We show that memorization plays a larger role in simpler, knowledge-intensive tasks, while generalization is the key for harder, reasoning-based tasks.
- Score: 76.90128359866462
- License:
- Abstract: The impressive capabilities of large language models (LLMs) have sparked debate over whether these models genuinely generalize to unseen tasks or predominantly rely on memorizing vast amounts of pretraining data.
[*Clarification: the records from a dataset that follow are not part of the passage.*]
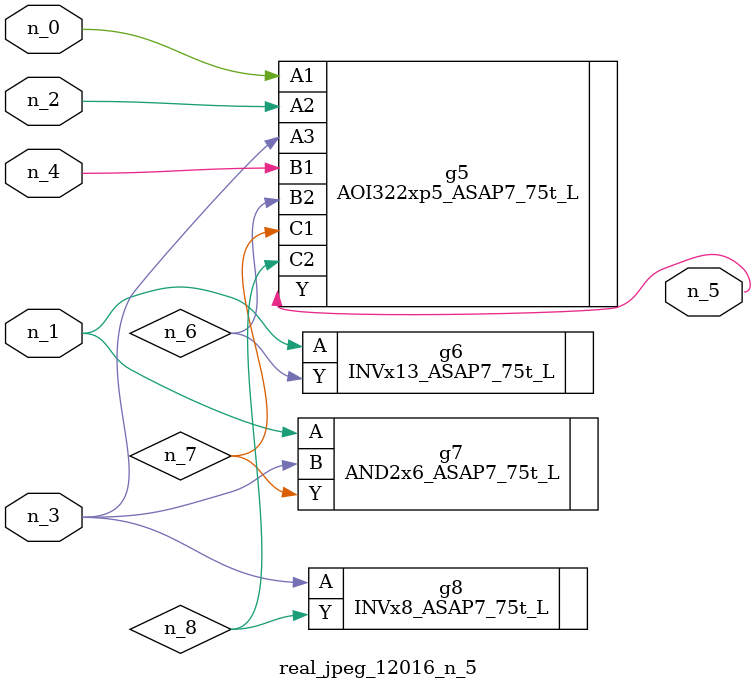
<source format=v>
module real_jpeg_12016_n_5 (n_4, n_0, n_1, n_2, n_3, n_5);

input n_4;
input n_0;
input n_1;
input n_2;
input n_3;

output n_5;

wire n_8;
wire n_6;
wire n_7;

AOI322xp5_ASAP7_75t_L g5 ( 
.A1(n_0),
.A2(n_2),
.A3(n_3),
.B1(n_4),
.B2(n_6),
.C1(n_7),
.C2(n_8),
.Y(n_5)
);

INVx13_ASAP7_75t_L g6 ( 
.A(n_1),
.Y(n_6)
);

AND2x6_ASAP7_75t_L g7 ( 
.A(n_1),
.B(n_3),
.Y(n_7)
);

INVx8_ASAP7_75t_L g8 ( 
.A(n_3),
.Y(n_8)
);


endmodule
</source>
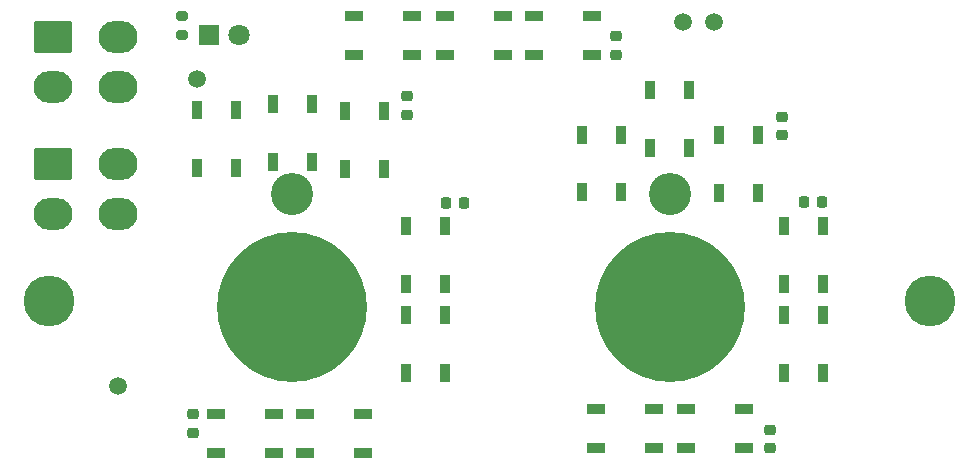
<source format=gbr>
%TF.GenerationSoftware,KiCad,Pcbnew,7.0.1*%
%TF.CreationDate,2023-04-10T12:22:30-08:00*%
%TF.ProjectId,ANT SEL PANEL,414e5420-5345-44c2-9050-414e454c2e6b,4*%
%TF.SameCoordinates,Original*%
%TF.FileFunction,Soldermask,Top*%
%TF.FilePolarity,Negative*%
%FSLAX46Y46*%
G04 Gerber Fmt 4.6, Leading zero omitted, Abs format (unit mm)*
G04 Created by KiCad (PCBNEW 7.0.1) date 2023-04-10 12:22:30*
%MOMM*%
%LPD*%
G01*
G04 APERTURE LIST*
G04 Aperture macros list*
%AMRoundRect*
0 Rectangle with rounded corners*
0 $1 Rounding radius*
0 $2 $3 $4 $5 $6 $7 $8 $9 X,Y pos of 4 corners*
0 Add a 4 corners polygon primitive as box body*
4,1,4,$2,$3,$4,$5,$6,$7,$8,$9,$2,$3,0*
0 Add four circle primitives for the rounded corners*
1,1,$1+$1,$2,$3*
1,1,$1+$1,$4,$5*
1,1,$1+$1,$6,$7*
1,1,$1+$1,$8,$9*
0 Add four rect primitives between the rounded corners*
20,1,$1+$1,$2,$3,$4,$5,0*
20,1,$1+$1,$4,$5,$6,$7,0*
20,1,$1+$1,$6,$7,$8,$9,0*
20,1,$1+$1,$8,$9,$2,$3,0*%
G04 Aperture macros list end*
%ADD10C,1.500000*%
%ADD11R,1.800000X1.800000*%
%ADD12C,1.800000*%
%ADD13C,3.572000*%
%ADD14C,12.700000*%
%ADD15RoundRect,0.225000X-0.250000X0.225000X-0.250000X-0.225000X0.250000X-0.225000X0.250000X0.225000X0*%
%ADD16R,1.500000X0.900000*%
%ADD17R,0.900000X1.500000*%
%ADD18RoundRect,0.200000X-0.275000X0.200000X-0.275000X-0.200000X0.275000X-0.200000X0.275000X0.200000X0*%
%ADD19RoundRect,0.225000X0.225000X0.250000X-0.225000X0.250000X-0.225000X-0.250000X0.225000X-0.250000X0*%
%ADD20RoundRect,0.225000X-0.225000X-0.250000X0.225000X-0.250000X0.225000X0.250000X-0.225000X0.250000X0*%
%ADD21O,3.300000X2.700000*%
%ADD22RoundRect,0.250001X-1.399999X1.099999X-1.399999X-1.099999X1.399999X-1.099999X1.399999X1.099999X0*%
%ADD23C,4.300000*%
G04 APERTURE END LIST*
D10*
%TO.C,TP4*%
X87900000Y-71450000D03*
%TD*%
%TO.C,TP3*%
X138400000Y-40700000D03*
%TD*%
%TO.C,TP2*%
X94650000Y-45500000D03*
%TD*%
%TO.C,TP1*%
X135750000Y-40700000D03*
%TD*%
D11*
%TO.C,D1*%
X95625000Y-41750000D03*
D12*
X98165000Y-41750000D03*
%TD*%
D13*
%TO.C,H3*%
X102698070Y-55238673D03*
D14*
X102698070Y-64763673D03*
%TD*%
D13*
%TO.C,H4*%
X134702070Y-55238673D03*
D14*
X134702070Y-64763673D03*
%TD*%
D15*
%TO.C,C4*%
X144150000Y-50250000D03*
X144150000Y-48700000D03*
%TD*%
%TO.C,C2*%
X130050000Y-41875000D03*
X130050000Y-43425000D03*
%TD*%
D16*
%TO.C,D2*%
X107950000Y-40150000D03*
X107950000Y-43450000D03*
X112850000Y-43450000D03*
X112850000Y-40150000D03*
%TD*%
%TO.C,D3*%
X115600000Y-40150000D03*
X115600000Y-43450000D03*
X120500000Y-43450000D03*
X120500000Y-40150000D03*
%TD*%
%TO.C,D4*%
X123150000Y-40150000D03*
X123150000Y-43450000D03*
X128050000Y-43450000D03*
X128050000Y-40150000D03*
%TD*%
D17*
%TO.C,D6*%
X101042200Y-47600000D03*
X104342200Y-47600000D03*
X104342200Y-52500000D03*
X101042200Y-52500000D03*
%TD*%
%TO.C,D7*%
X107189200Y-48200000D03*
X110489200Y-48200000D03*
X110489200Y-53100000D03*
X107189200Y-53100000D03*
%TD*%
%TO.C,D8*%
X127175000Y-50200000D03*
X130475000Y-50200000D03*
X130475000Y-55100000D03*
X127175000Y-55100000D03*
%TD*%
%TO.C,D9*%
X133000000Y-46450000D03*
X136300000Y-46450000D03*
X136300000Y-51350000D03*
X133000000Y-51350000D03*
%TD*%
%TO.C,D10*%
X138850000Y-50225000D03*
X142150000Y-50225000D03*
X142150000Y-55125000D03*
X138850000Y-55125000D03*
%TD*%
D16*
%TO.C,D18*%
X96200000Y-73903500D03*
X96200000Y-77203500D03*
X101100000Y-77203500D03*
X101100000Y-73903500D03*
%TD*%
%TO.C,D17*%
X103750000Y-73900000D03*
X103750000Y-77200000D03*
X108650000Y-77200000D03*
X108650000Y-73900000D03*
%TD*%
%TO.C,D14*%
X133300000Y-73457600D03*
X133300000Y-76757600D03*
X128400000Y-76757600D03*
X128400000Y-73457600D03*
%TD*%
%TO.C,D13*%
X136050000Y-73457600D03*
X136050000Y-76757600D03*
X140950000Y-76757600D03*
X140950000Y-73457600D03*
%TD*%
D18*
%TO.C,R1*%
X93327220Y-40125000D03*
X93327220Y-41775000D03*
%TD*%
D15*
%TO.C,C3*%
X112400000Y-48525000D03*
X112400000Y-46975000D03*
%TD*%
%TO.C,C6*%
X143100000Y-75225000D03*
X143100000Y-76775000D03*
%TD*%
%TO.C,C8*%
X94314020Y-73882500D03*
X94314020Y-75432500D03*
%TD*%
D17*
%TO.C,D12*%
X144350000Y-70400000D03*
X147650000Y-70400000D03*
X147650000Y-65500000D03*
X144350000Y-65500000D03*
%TD*%
%TO.C,D5*%
X94600000Y-48100000D03*
X97900000Y-48100000D03*
X97900000Y-53000000D03*
X94600000Y-53000000D03*
%TD*%
D19*
%TO.C,C7*%
X115675000Y-56025000D03*
X117225000Y-56025000D03*
%TD*%
D17*
%TO.C,D16*%
X112350000Y-65500000D03*
X115650000Y-65500000D03*
X115650000Y-70400000D03*
X112350000Y-70400000D03*
%TD*%
%TO.C,D11*%
X144350000Y-57950000D03*
X147650000Y-57950000D03*
X147650000Y-62850000D03*
X144350000Y-62850000D03*
%TD*%
D20*
%TO.C,C5*%
X147575000Y-55900000D03*
X146025000Y-55900000D03*
%TD*%
D17*
%TO.C,D15*%
X112350000Y-57950000D03*
X115650000Y-57950000D03*
X115650000Y-62850000D03*
X112350000Y-62850000D03*
%TD*%
D21*
%TO.C,J1*%
X87905220Y-46137940D03*
X87905220Y-41937940D03*
X82405220Y-46137940D03*
D22*
X82405220Y-41937940D03*
%TD*%
D21*
%TO.C,J2*%
X87930620Y-56889760D03*
X87930620Y-52689760D03*
X82430620Y-56889760D03*
D22*
X82430620Y-52689760D03*
%TD*%
D23*
%TO.C,H1*%
X82060570Y-64255673D03*
%TD*%
%TO.C,H2*%
X156673070Y-64255673D03*
%TD*%
M02*

</source>
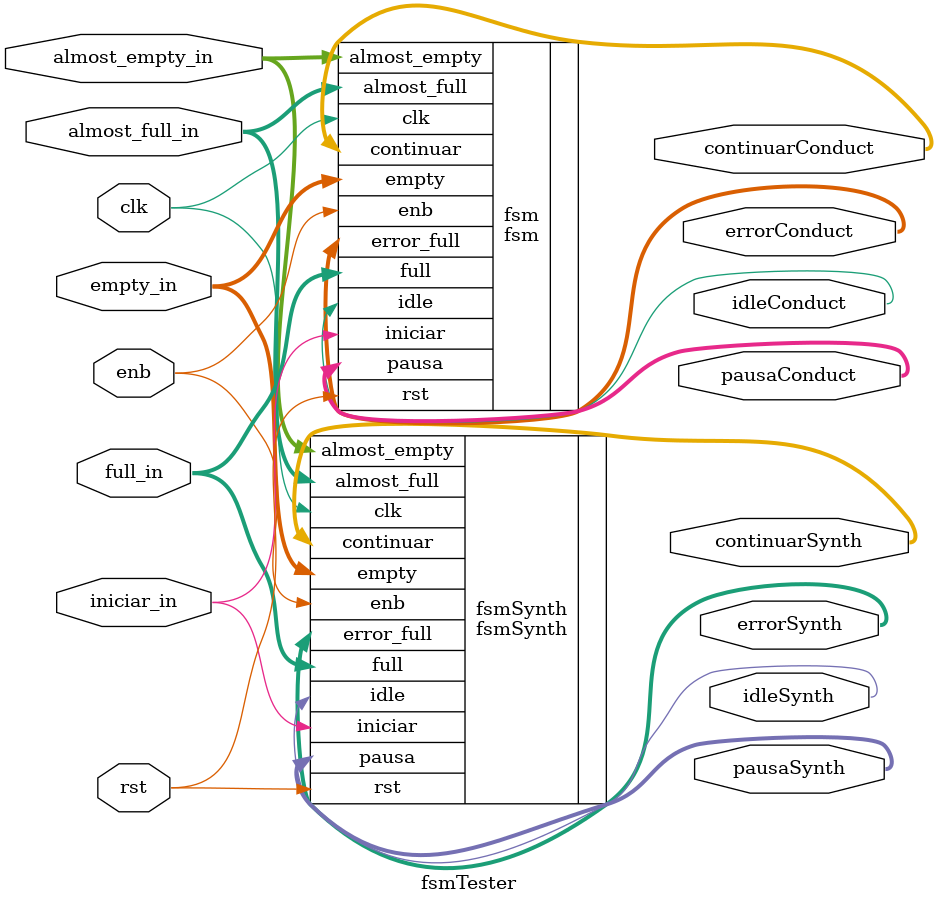
<source format=v>
`timescale 1ns/1ps

`ifndef isTest
  `include "../bloques/flowControl/fsm.v"
  `include "../build/fsm-sintetizado.v"
`endif

module fsmTester(
  input clk, rst, enb,
  input iniciar_in,
  input [4:0] almost_empty_in,
  input [4:0] almost_full_in,
  input [4:0] full_in,
  input [4:0] empty_in,
  output[3:0] errorConduct,
  output idleConduct,
  output [3:0] pausaConduct,
  output [3:0] continuarConduct,
  output [3:0] errorSynth,
  output idleSynth,
  output [3:0] pausaSynth,
  output [3:0] continuarSynth
  );

  wire clk, rst, enb;
  wire iniciar_in;
  wire [4:0] almost_full_in;
  wire [4:0] full_in;
  wire [4:0] almost_empty_in;
  wire [4:0] empty_in;

  wire idleConduct;
  wire [3:0] pausaConduct;
  wire [3:0] continuarConduct;
  wire [3:0] errorConduct;

  wire idleSynth;
  wire [3:0] pausaSynth;
  wire [3:0] continuarSynth;
  wire [3:0] errorSynth;

  reg errError, errIdle, errPausa, errContinuar;
  always @ ( * ) begin
    errError = errorConduct != errorSynth;
    errIdle = idleConduct != idleSynth;
    errPausa = pausaConduct != pausaSynth;
    errContinuar = continuarConduct != continuarSynth;
  end

  fsm fsm(
    .clk(clk), .rst(rst), .enb(enb),
    .iniciar(iniciar_in),
    .almost_full(almost_full_in),
    .full(full_in),
    .almost_empty(almost_empty_in),
    .empty(empty_in),
    .continuar(continuarConduct),
    .error_full(errorConduct),
    .pausa(pausaConduct),
    .idle(idleConduct)
  );

  fsmSynth fsmSynth(
    .clk(clk), .rst(rst), .enb(enb),
    .iniciar(iniciar_in),
    .almost_full(almost_full_in),
    .full(full_in),
    .almost_empty(almost_empty_in),
    .empty(empty_in),
    .continuar(continuarSynth),
    .error_full(errorSynth),
    .pausa(pausaSynth),
    .idle(idleSynth)
  );

endmodule

</source>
To explore this issue, we introduce an extended concept of memorization, distributional memorization, which measures the correlation between the LLM output probabilities and the pretraining data frequency. To effectively capture task-specific pretraining data frequency, we propose a novel task-gram language model, which is built by counting the co-occurrence of semantically related $n$-gram pairs from task inputs and outputs in the pretraining corpus. Using the Pythia models trained on the Pile dataset, we evaluate four distinct tasks: machine translation, factual question answering, world knowledge understanding, and math reasoning. Our findings reveal varying levels of memorization, with the strongest effect observed in factual question answering. Furthermore, while model performance improves across all tasks as LLM size increases, only factual question answering shows an increase in memorization, whereas machine translation and reasoning tasks exhibit greater generalization, producing more novel outputs. This study demonstrates that memorization plays a larger role in simpler, knowledge-intensive tasks, while generalization is the key for harder, reasoning-based tasks, providing a scalable method for analyzing large pretraining corpora in greater depth. We also show the practical implications of our analysis through a novel prompt optimization algorithm.